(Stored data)
%%

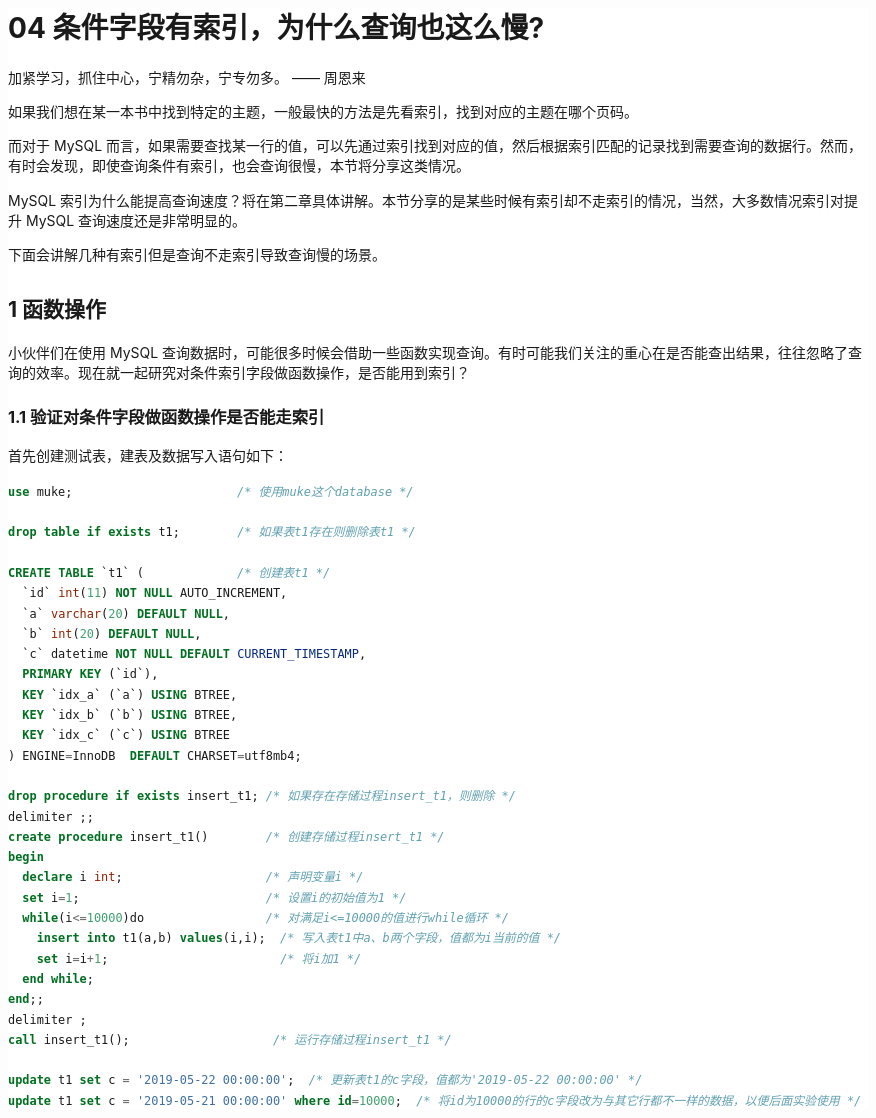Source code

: 
# **04 条件字段有索引，为什么查询也这么慢?**

加紧学习，抓住中心，宁精勿杂，宁专勿多。 —— 周恩来


如果我们想在某一本书中找到特定的主题，一般最快的方法是先看索引，找到对应的主题在哪个页码。

而对于 MySQL 而言，如果需要查找某一行的值，可以先通过索引找到对应的值，然后根据索引匹配的记录找到需要查询的数据行。然而，有时会发现，即使查询条件有索引，也会查询很慢，本节将分享这类情况。

MySQL 索引为什么能提高查询速度？将在第二章具体讲解。本节分享的是某些时候有索引却不走索引的情况，当然，大多数情况索引对提升 MySQL 查询速度还是非常明显的。

下面会讲解几种有索引但是查询不走索引导致查询慢的场景。

## 1 函数操作

小伙伴们在使用 MySQL 查询数据时，可能很多时候会借助一些函数实现查询。有时可能我们关注的重心在是否能查出结果，往往忽略了查询的效率。现在就一起研究对条件索引字段做函数操作，是否能用到索引？

### 1.1 验证对条件字段做函数操作是否能走索引

首先创建测试表，建表及数据写入语句如下：

```sql
use muke;                       /* 使用muke这个database */

drop table if exists t1;        /* 如果表t1存在则删除表t1 */

CREATE TABLE `t1` (             /* 创建表t1 */
  `id` int(11) NOT NULL AUTO_INCREMENT,
  `a` varchar(20) DEFAULT NULL,
  `b` int(20) DEFAULT NULL,
  `c` datetime NOT NULL DEFAULT CURRENT_TIMESTAMP,  
  PRIMARY KEY (`id`),
  KEY `idx_a` (`a`) USING BTREE,
  KEY `idx_b` (`b`) USING BTREE,
  KEY `idx_c` (`c`) USING BTREE
) ENGINE=InnoDB  DEFAULT CHARSET=utf8mb4;

drop procedure if exists insert_t1; /* 如果存在存储过程insert_t1，则删除 */
delimiter ;;
create procedure insert_t1()        /* 创建存储过程insert_t1 */
begin
  declare i int;                    /* 声明变量i */
  set i=1;                          /* 设置i的初始值为1 */
  while(i<=10000)do                 /* 对满足i<=10000的值进行while循环 */
    insert into t1(a,b) values(i,i);  /* 写入表t1中a、b两个字段，值都为i当前的值 */
    set i=i+1;                        /* 将i加1 */
  end while;
end;;
delimiter ;
call insert_t1();                    /* 运行存储过程insert_t1 */

update t1 set c = '2019-05-22 00:00:00';  /* 更新表t1的c字段，值都为'2019-05-22 00:00:00' */
update t1 set c = '2019-05-21 00:00:00' where id=10000;	 /* 将id为10000的行的c字段改为与其它行都不一样的数据，以便后面实验使用 */
```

%%

### What to do
Please report every line among the entries that includes "drop".

### Task output
drop table if exists t1;        /* 如果表t1存在则删除表t1 */
drop procedure if exists insert_t1; /* 如果存在存储过程insert_t1，则删除 */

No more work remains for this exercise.